BEGIN SOURCE DATA

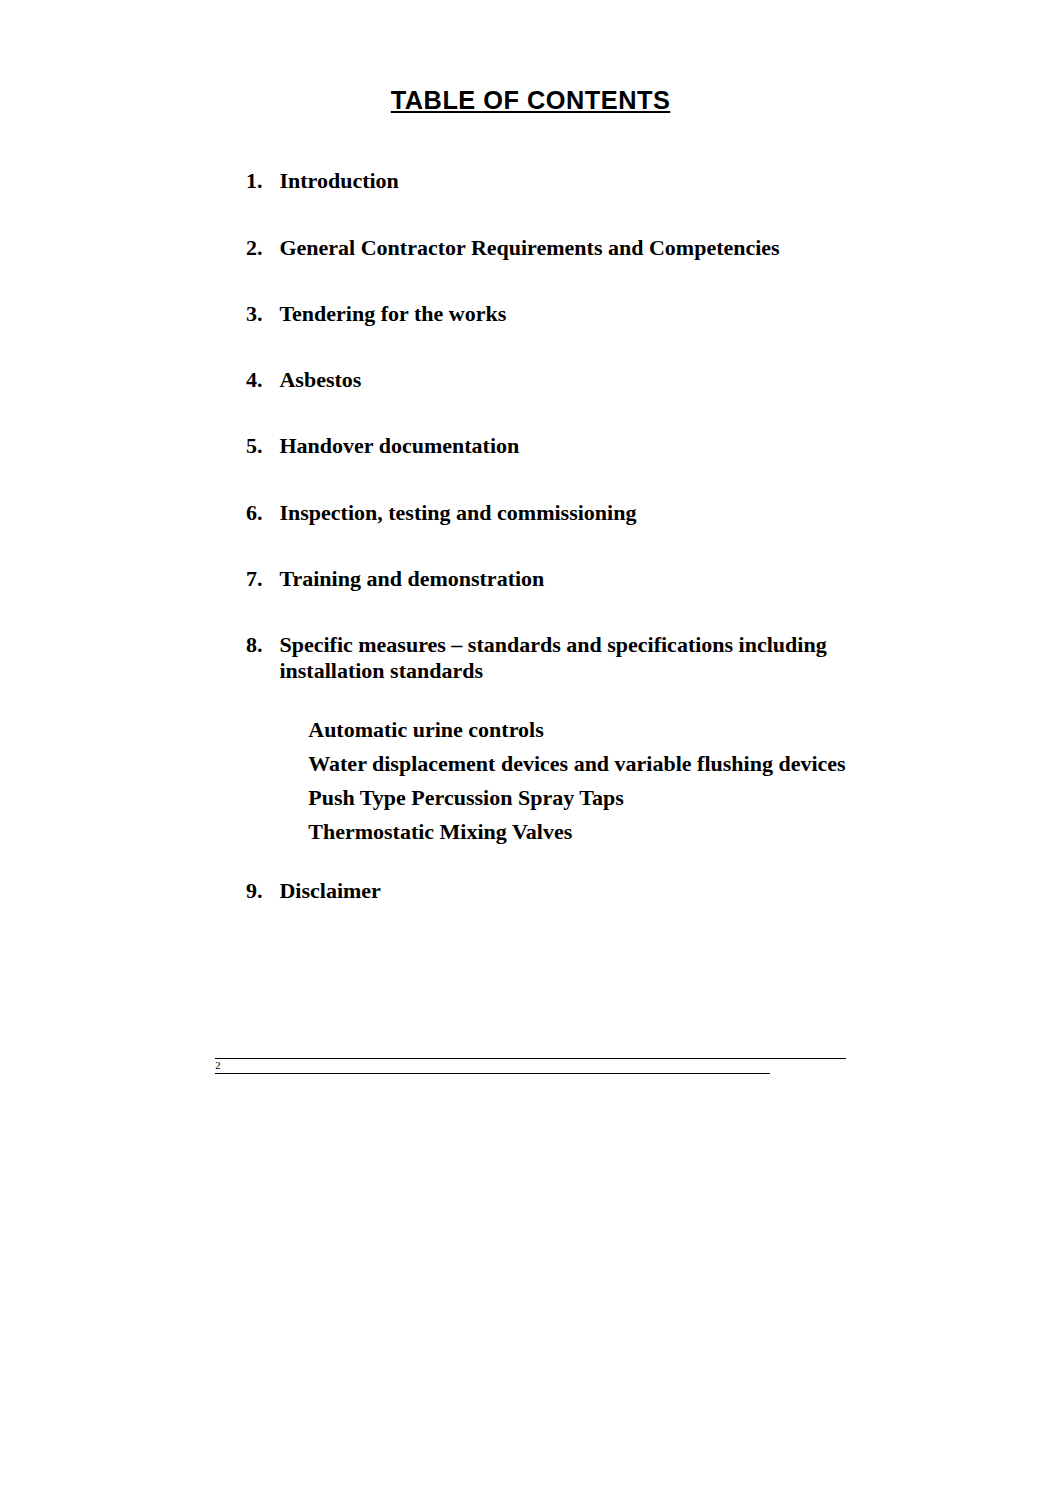TABLE OF CONTENTS
Introduction
General Contractor Requirements and Competencies
Tendering for the works
Asbestos
Handover documentation
Inspection, testing and commissioning
Training and demonstration
Specific measures – standards and specifications including installation standards
Automatic urine controls
Water displacement devices and variable flushing devices
Push Type Percussion Spray Taps
Thermostatic Mixing Valves
Disclaimer
2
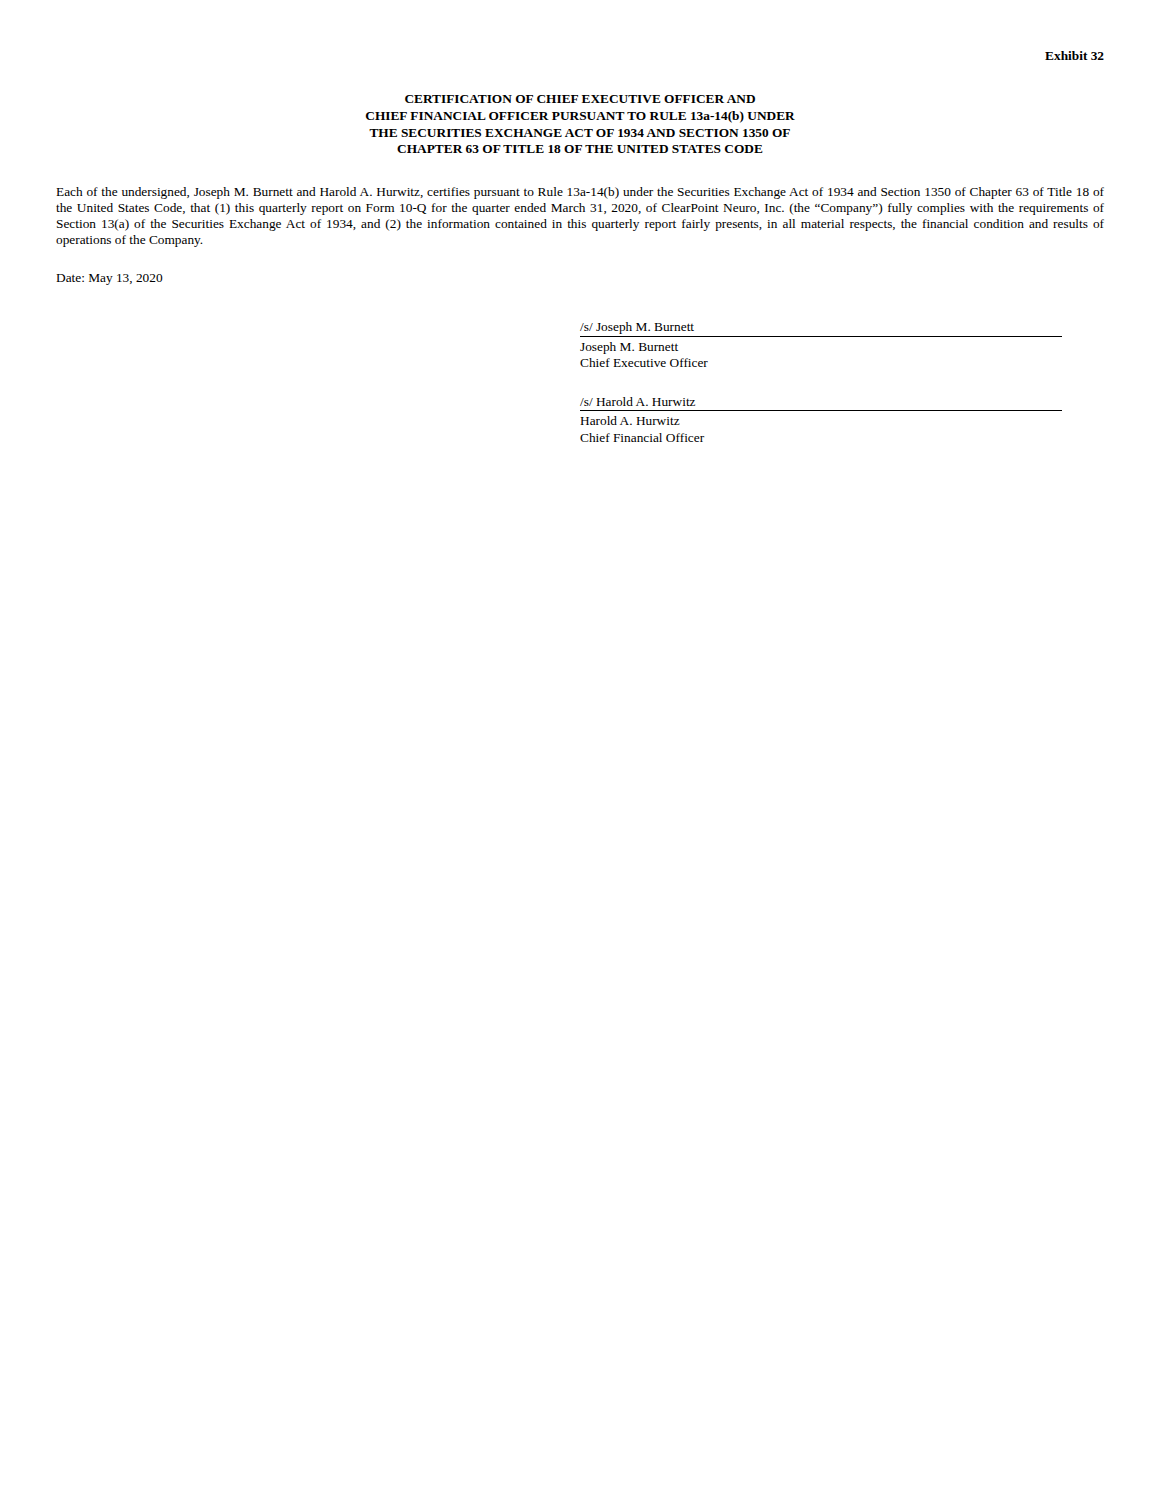Exhibit 32
CERTIFICATION OF CHIEF EXECUTIVE OFFICER AND
CHIEF FINANCIAL OFFICER PURSUANT TO RULE 13a-14(b) UNDER
THE SECURITIES EXCHANGE ACT OF 1934 AND SECTION 1350 OF
CHAPTER 63 OF TITLE 18 OF THE UNITED STATES CODE
Each of the undersigned, Joseph M. Burnett and Harold A. Hurwitz, certifies pursuant to Rule 13a-14(b) under the Securities Exchange Act of 1934 and Section 1350 of Chapter 63 of Title 18 of the United States Code, that (1) this quarterly report on Form 10-Q for the quarter ended March 31, 2020, of ClearPoint Neuro, Inc. (the “Company”) fully complies with the requirements of Section 13(a) of the Securities Exchange Act of 1934, and (2) the information contained in this quarterly report fairly presents, in all material respects, the financial condition and results of operations of the Company.
Date: May 13, 2020
/s/ Joseph M. Burnett
Joseph M. Burnett
Chief Executive Officer
/s/ Harold A. Hurwitz
Harold A. Hurwitz
Chief Financial Officer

END SOURCE DATA

- _TASK DIRECTIONS_
Copy the listing above word for word. Do not include the pictures.

- _ANSWER BOX_
TABLE OF CONTENTS
Introduction
General Contractor Requirements and Competencies
Tendering for the works
Asbestos
Handover documentation
Inspection, testing and commissioning
Training and demonstration
Specific measures – standards and specifications including installation standards
Automatic urine controls
Water displacement devices and variable flushing devices
Push Type Percussion Spray Taps
Thermostatic Mixing Valves
Disclaimer
2
Exhibit 32
CERTIFICATION OF CHIEF EXECUTIVE OFFICER AND
CHIEF FINANCIAL OFFICER PURSUANT TO RULE 13a-14(b) UNDER
THE SECURITIES EXCHANGE ACT OF 1934 AND SECTION 1350 OF
CHAPTER 63 OF TITLE 18 OF THE UNITED STATES CODE
Each of the undersigned, Joseph M. Burnett and Harold A. Hurwitz, certifies pursuant to Rule 13a-14(b) under the Securities Exchange Act of 1934 and Section 1350 of Chapter 63 of Title 18 of the United States Code, that (1) this quarterly report on Form 10-Q for the quarter ended March 31, 2020, of ClearPoint Neuro, Inc. (the “Company”) fully complies with the requirements of Section 13(a) of the Securities Exchange Act of 1934, and (2) the information contained in this quarterly report fairly presents, in all material respects, the financial condition and results of operations of the Company.
Date: May 13, 2020
/s/ Joseph M. Burnett
Joseph M. Burnett
Chief Executive Officer
/s/ Harold A. Hurwitz
Harold A. Hurwitz
Chief Financial Officer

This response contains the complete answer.